Desired Asset allocation: 90% stocks / 5% bonds
5% bonds is really low for ages 49. I'd increase that to at least 20% bonds.
Desired International allocation: 5% stocks
5% is almost not worth bothering.
Fund Details:
Mutual Funds
Capital World Growth and Income Fund CWGIX: 14.5k
American Funds Europacific Growth A AEPGX: 12.4k
American Funds Fundamental Invs A ANCFX: 15.8k
The Investment Company of America - A AIVSX: 16.2k
SMALLCAP World Fund - A SMCWX: 11.6k
Is this a taxable account? If so, find out the unrealized gains/losses for every fund. You need to know what the tax-hit will be if you sell. You might choose to roll these to Fidelity "in-kind" and sell there when optimal.
Roth IRA
Sell everything and move the cash to Fidelity.
Roth IRA – Spouse
Sell everything and move the cash to Fidelity.

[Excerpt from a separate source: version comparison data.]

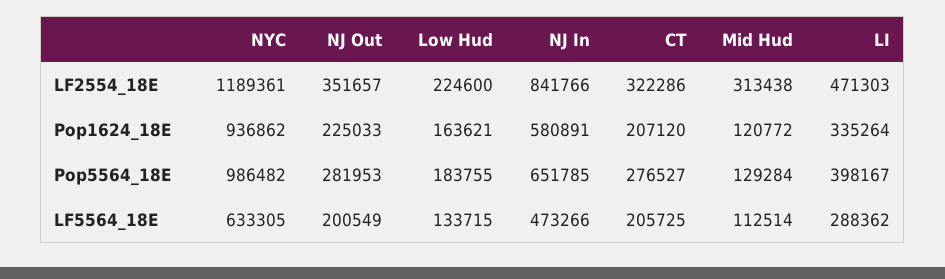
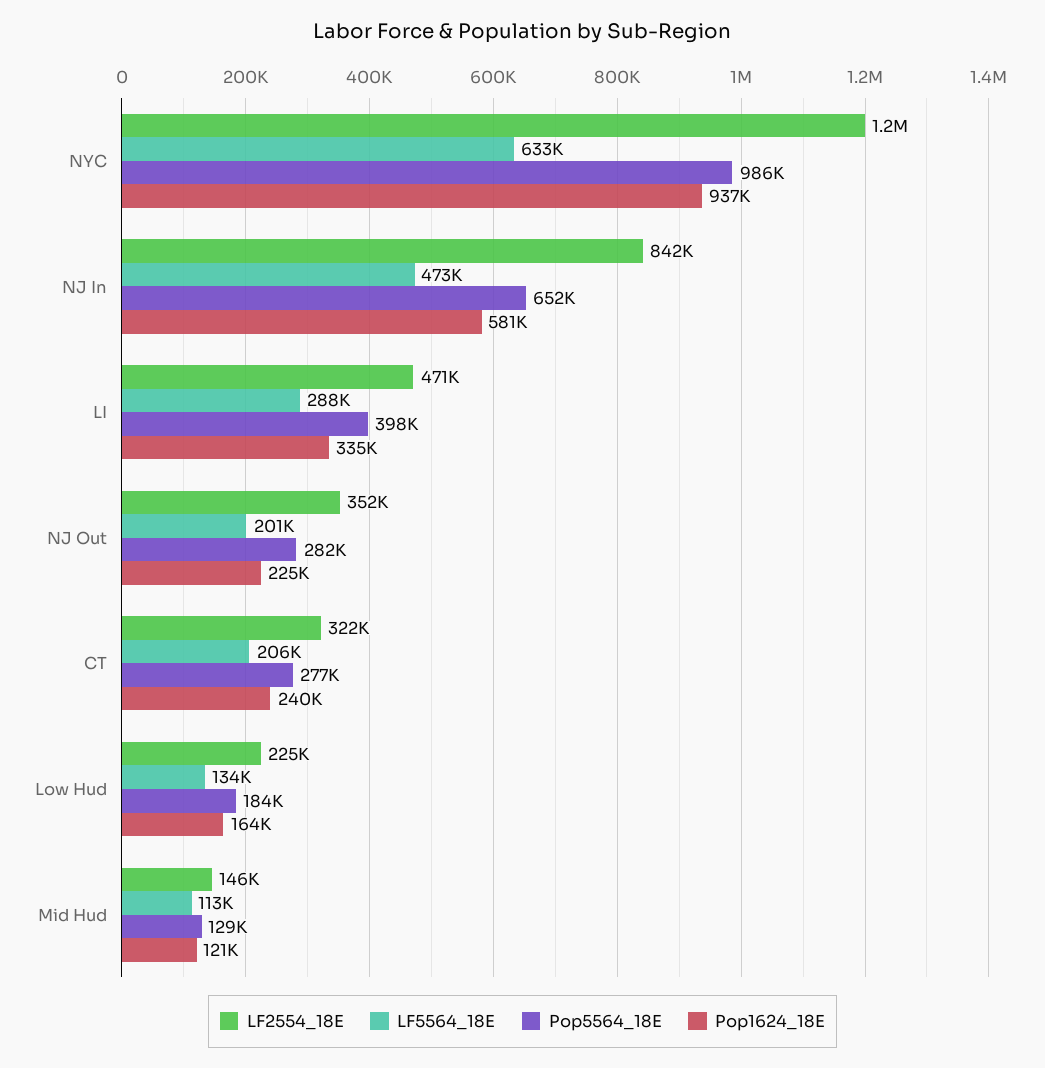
LF2554_18E, Mid Hud: 313438 -> 146000
Pop1624_18E, CT: 207120 -> 240000

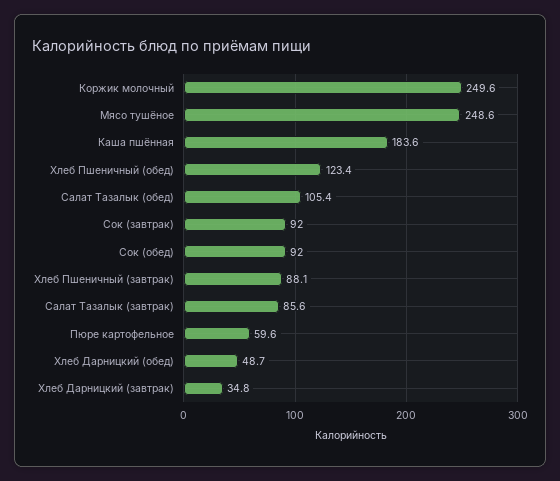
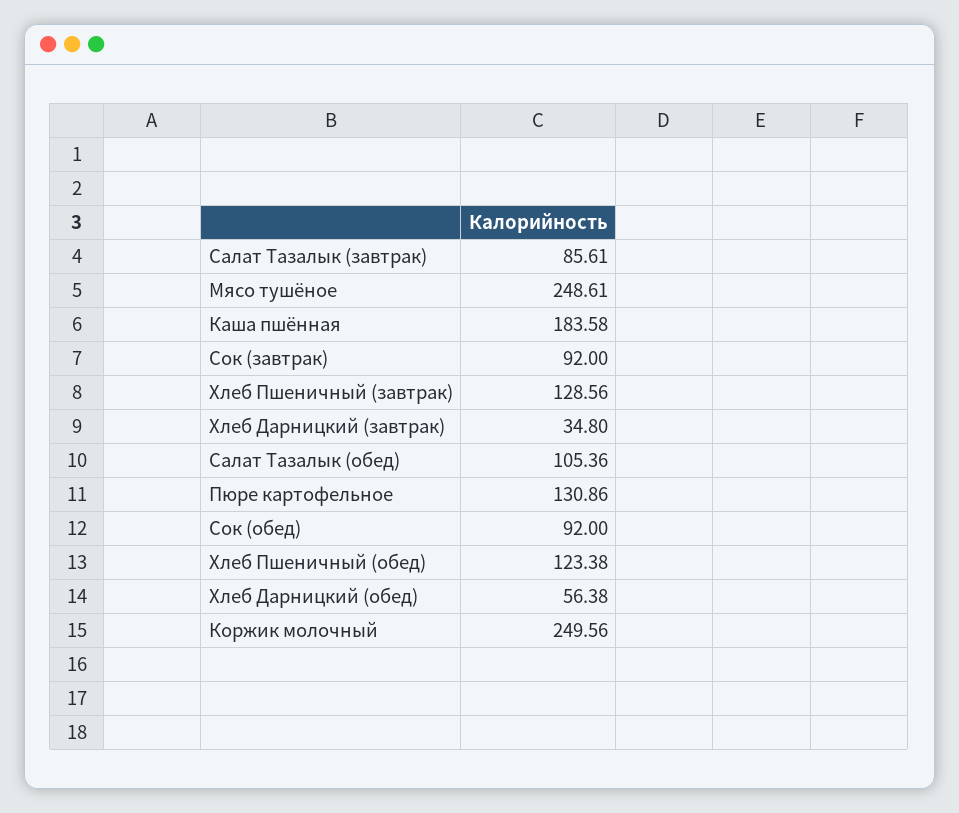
Хлеб Пшеничный (завтрак): 88.1 -> 128.56
Пюре картофельное: 59.6 -> 130.86
Хлеб Дарницкий (обед): 48.7 -> 56.38

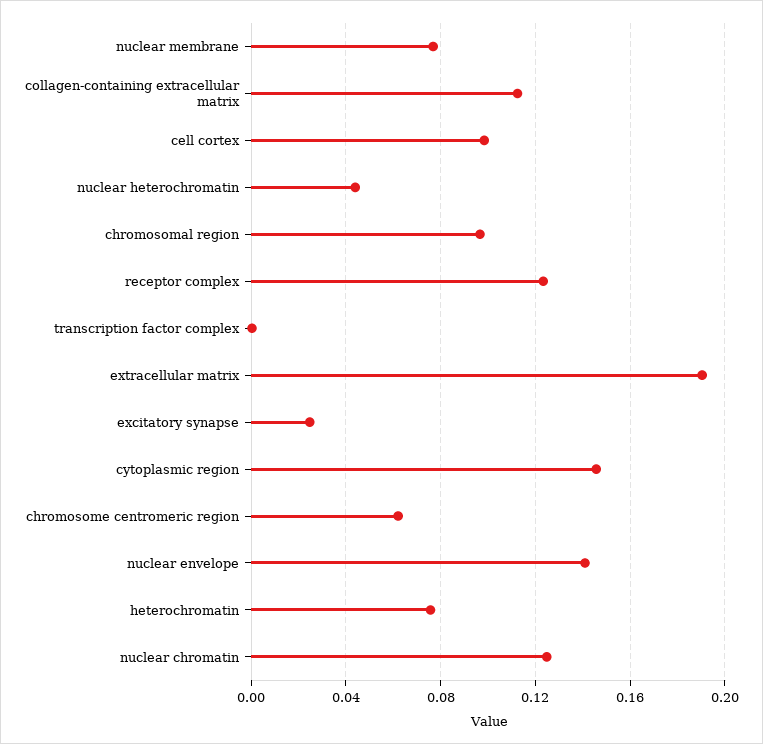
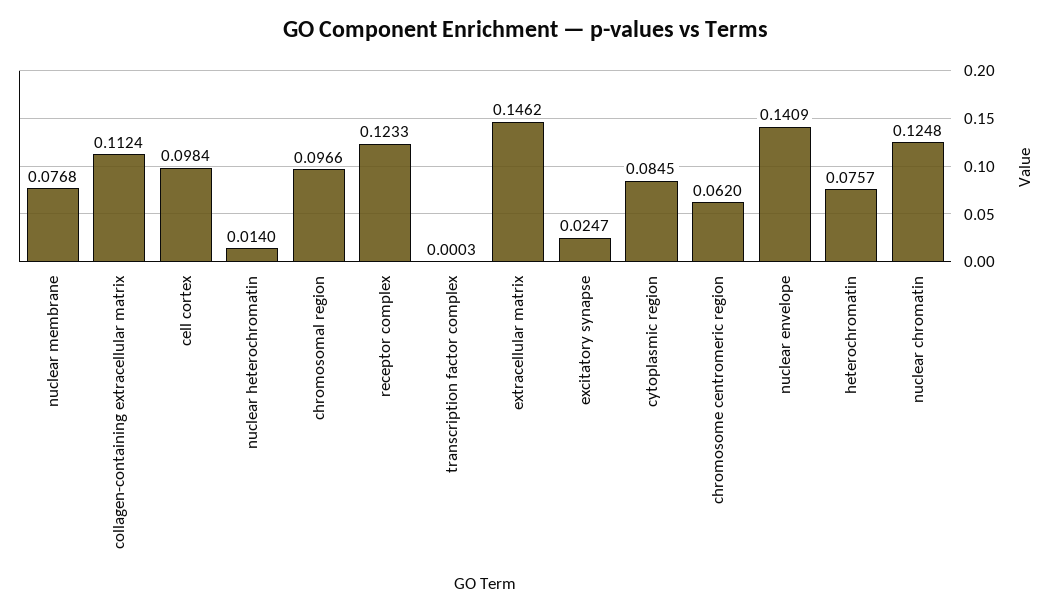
nuclear heterochromatin: 0.045 -> 0.014
extracellular matrix: 0.19 -> 0.1462
cytoplasmic region: 0.145 -> 0.0845

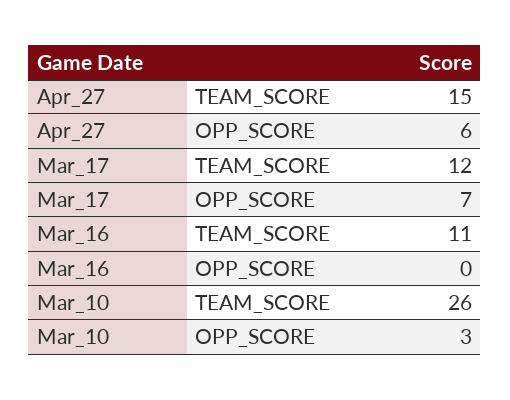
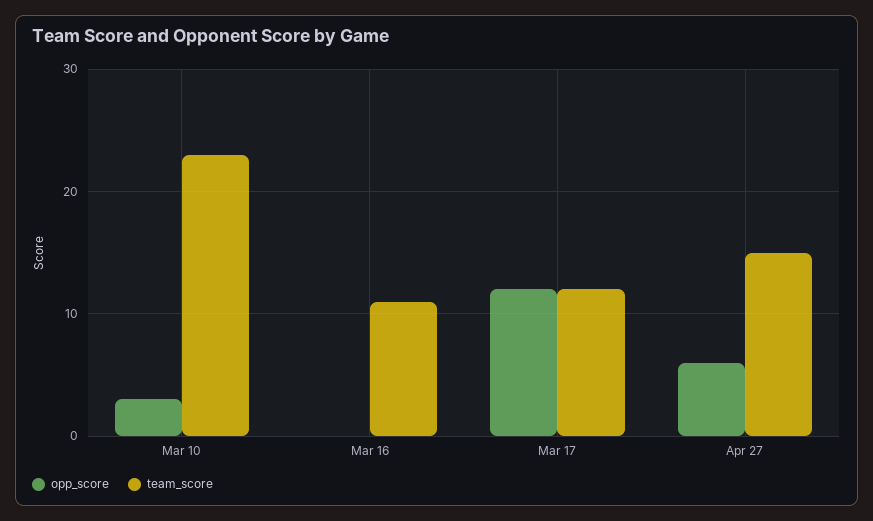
OPP_SCORE, Mar_17: 7 -> 12
TEAM_SCORE, Mar_10: 26 -> 23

His TSP – Roth: 24.5k (previous employer) L2030 Fund (no longer contributing)
His TSP – Traditional 58.2k (current employer) L2035 Fund (contributing 23,000/year)
It looks like you can hold different funds in the two accounts. That's good. Put stocks (probably just the C Fund) in the Roth TSP and just bonds (probably the G Fund) in the Traditional TSP.
Beneficiary IRA
Sell everything and move the cash to Fidelity
Windfall contains another 45 stocks
Are these 45 stocks still in the Beneficiary IRA or are they in taxable? Either way we need to dollar amounts to figure percentages. I have a portfolio example but I need to know where these are held and how much they are.
Looking to get out of high front end load fee funds and switch from Amer. Funds and start investing any new savings into Fidelity
For the IRAs sell and transfer cash. For taxable probably transfer "in-kind" and sell at Fidelity later.
Start to invest in other funds due to inability to contribute to Roth. Backdoor roth?
The backdoor Roth method would be suitable for you.
Looking for advice on which Fidelity funds to invest in. Top three in consideration are: FSELX, FSPTX, FXAIX to spread across high, medium and low risk.
Open to all suggestions.
If using mutual funds instead of ETFs I recommend for US stocks FSKAX in taxable and FZROX and C Fund in tax-sheltered. For international stocks FTIHX in taxable and FZILX in tax-sheltered. For bonds FXNAX and the G Fund in tax-sheltered.